Opening Statement of Hon. John Shimkus, a Representative in Congress from the State of Illinois
Thank you, Mr. Chairman. We are all appalled that dental instruments were not properly sterilized at the Cochran VA Dental Clinic here in St. Louis. Unfortunately, this is a sign that serious problems affecting the health of our Nation’s veterans have not been corrected—even after the recent tragedies at the Marion VA Medical Center in my state and the temporary closing of the supply processing department here just months ago.
This is quite an egregious situation, given that it was more than one year before it was determined that the proper procedures were not being followed. And the proposed solution—turning over sterilization to the supply processing department—raises even more questions. According to the July 7, 2010, St. Louis Post-Dispatch, “the cleaning of endoscopes was moved from the supply processing department to the gastrointestinal unit after problems surfaced with equipment not being properly cleaned.
“Hospital leaders closed the department for two weeks in December and January to train staff and to sterilize all endoscopes, which are used in colonoscopies and other procedures.

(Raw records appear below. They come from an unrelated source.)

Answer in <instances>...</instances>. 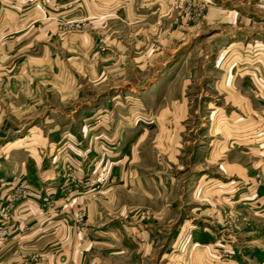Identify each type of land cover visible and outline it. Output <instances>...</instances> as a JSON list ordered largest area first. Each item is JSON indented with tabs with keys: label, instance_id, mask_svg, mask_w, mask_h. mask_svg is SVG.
I'll use <instances>...</instances> for the list:
<instances>
[{
	"label": "rangeland",
	"instance_id": "1",
	"mask_svg": "<svg viewBox=\"0 0 264 264\" xmlns=\"http://www.w3.org/2000/svg\"><path fill=\"white\" fill-rule=\"evenodd\" d=\"M221 1L0 0V136L24 137L17 151L28 160L10 203L37 198L44 217L72 203L73 234L90 243L94 230L79 201L92 187L81 174L97 140L90 132L106 112L116 124H140L150 119L145 112L181 98L189 106L186 164L174 170L172 193L153 192L136 219L119 217L132 243L79 249L100 251L104 264H236L239 256H262L263 242H244L245 232L264 225V138L252 142L250 134L264 131V50L254 45L261 23L248 16L254 6ZM236 163L247 166V195L213 203L212 194L243 187ZM125 219L135 222L132 234ZM40 253L18 256L31 264Z\"/></svg>",
	"mask_w": 264,
	"mask_h": 264
},
{
	"label": "crops",
	"instance_id": "2",
	"mask_svg": "<svg viewBox=\"0 0 264 264\" xmlns=\"http://www.w3.org/2000/svg\"><path fill=\"white\" fill-rule=\"evenodd\" d=\"M221 2L255 7V11H250L248 8L246 11L248 16H255L261 23L255 30L254 45L257 50H264V0H223ZM251 17H247L249 21ZM23 21L22 25H25L28 18ZM230 47L233 46L230 45ZM174 103H176L174 107L167 106L155 115L152 111L145 112V117L150 119L156 117L155 124L150 119L140 124H137L138 120L133 119L125 123L122 120L121 123L116 124L111 119L112 111L106 112L101 115L102 125L96 126L90 132L96 134L97 140L91 141L94 149L90 158L83 156L86 163L81 169V174H85V178L92 181V187L79 196V201L84 203L88 220L94 230V240L90 243L85 241L79 244L80 235L73 234L67 214V212L72 214L74 210L72 203L57 205V210H54L51 217L43 216V210L37 198L30 197L26 201L10 203L18 182L25 178L24 165L28 160L20 156L22 152L17 151L21 148L24 137L3 141L6 135L5 138L0 136V264H25V256H18L23 251L41 252L42 255L36 256L37 261L31 264H104V256L100 255V248L104 244L121 245L126 240L132 243L133 235L130 238L124 234L119 217L138 218L141 207L152 204L153 192L170 195L178 179L174 176L175 168H183L186 164L183 161L181 148L187 142L185 136L189 106L185 107L184 99L181 98ZM108 120L111 123H108ZM86 129L88 133V128ZM260 131L261 128H258L250 132L253 137L252 142L259 140V136L264 138V131ZM25 145L26 150H32L27 144ZM29 155L33 157L34 154L31 152ZM236 165L241 177L245 178L241 180L243 187L240 190L226 187L224 191H219L221 195L218 193L217 199L215 194H212L213 203L231 204L234 199L242 200L243 192L247 195V166L243 163H236ZM48 174L53 175L50 170ZM26 179L30 182L34 181L31 176H27ZM211 179L207 183H210ZM189 182L191 187L194 180L191 179ZM197 183L200 186L199 181ZM50 189L49 184L48 191ZM259 192L262 194L259 200L262 197L264 199L263 185L259 188ZM194 194L196 195L193 188L186 193V196L193 198ZM174 203L175 201L167 202V207H172ZM167 210L170 212L171 208ZM4 212L10 214L9 219L5 218ZM108 214H111L112 218L108 217ZM261 215L264 216V214ZM108 219L111 221H107ZM126 219L125 222L129 223L126 226L127 232L132 234L131 229L135 226L130 224L135 222ZM257 220L260 221V219ZM25 226L27 230L24 231ZM4 228L10 230V234L5 231V235H2L1 231ZM245 235L246 246H260L262 242L264 243V225L258 224L257 228L245 232ZM87 243L98 245L99 253L96 251L97 253L90 256L82 252L79 245L87 247ZM263 251H259V253L262 252V256H239L236 264H264ZM89 257L92 258L88 260Z\"/></svg>",
	"mask_w": 264,
	"mask_h": 264
},
{
	"label": "bare ground",
	"instance_id": "3",
	"mask_svg": "<svg viewBox=\"0 0 264 264\" xmlns=\"http://www.w3.org/2000/svg\"><path fill=\"white\" fill-rule=\"evenodd\" d=\"M224 50H225V48H224ZM224 51H222L221 53H220V57L222 56V53H223Z\"/></svg>",
	"mask_w": 264,
	"mask_h": 264
}]
</instances>
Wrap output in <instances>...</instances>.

“A month later, after receiving a complaint about endoscope sterilization, Veterans Affairs inspectors visited the hospital and found several health and safety infractions. The temperature in the sterilization area was too high, rags and gloves were ‘strewn about’ in the decontamination areas, filters had not been changed as required, a technician was not wearing protective gear, chemical test strips were left exposed, emergency exits were blocked, and employees were unsure whether an unattended endoscope was sterile, according to an inspection report issued in April by the VA’s Office of Inspector General.”
I hope that the precautionary tests being given to veterans who were treated during the time in question reveal no adverse health conditions. This is certainly traumatic for those men and women who had dental work done at the clinic.
My colleagues and I are asking Secretary Shinseki to follow through on investigating the actions that led to this critical safety lapse and to take steps to ensure patient safety standards are upheld at all VA facilities, including dealing with infected patients. We urge Secretary Shinseki to make sure promises are kept to strengthen VA oversight of sterilization practices and enhance regulations to protect veterans from infection and reduce the chance of such a lapse happening in the future.
As we have learned from the situation at Marion, problems such as these do not occur overnight and are not solved overnight. This is a corporate culture issue that must be solved. And without follow-up, they will continue to occur. While we are now fired up to show our concern, let us not leave here and forget our veterans one more time. I have a long, established relationship with Secretary Shinseki and am biased in my belief in and support of him. He has a big job, and if he needs help separating the wheat from the chaff, let us give him the tools to do so.
I welcome my colleagues to the bi-State area and thank you for taking the time to come to St. Louis for this important discussion.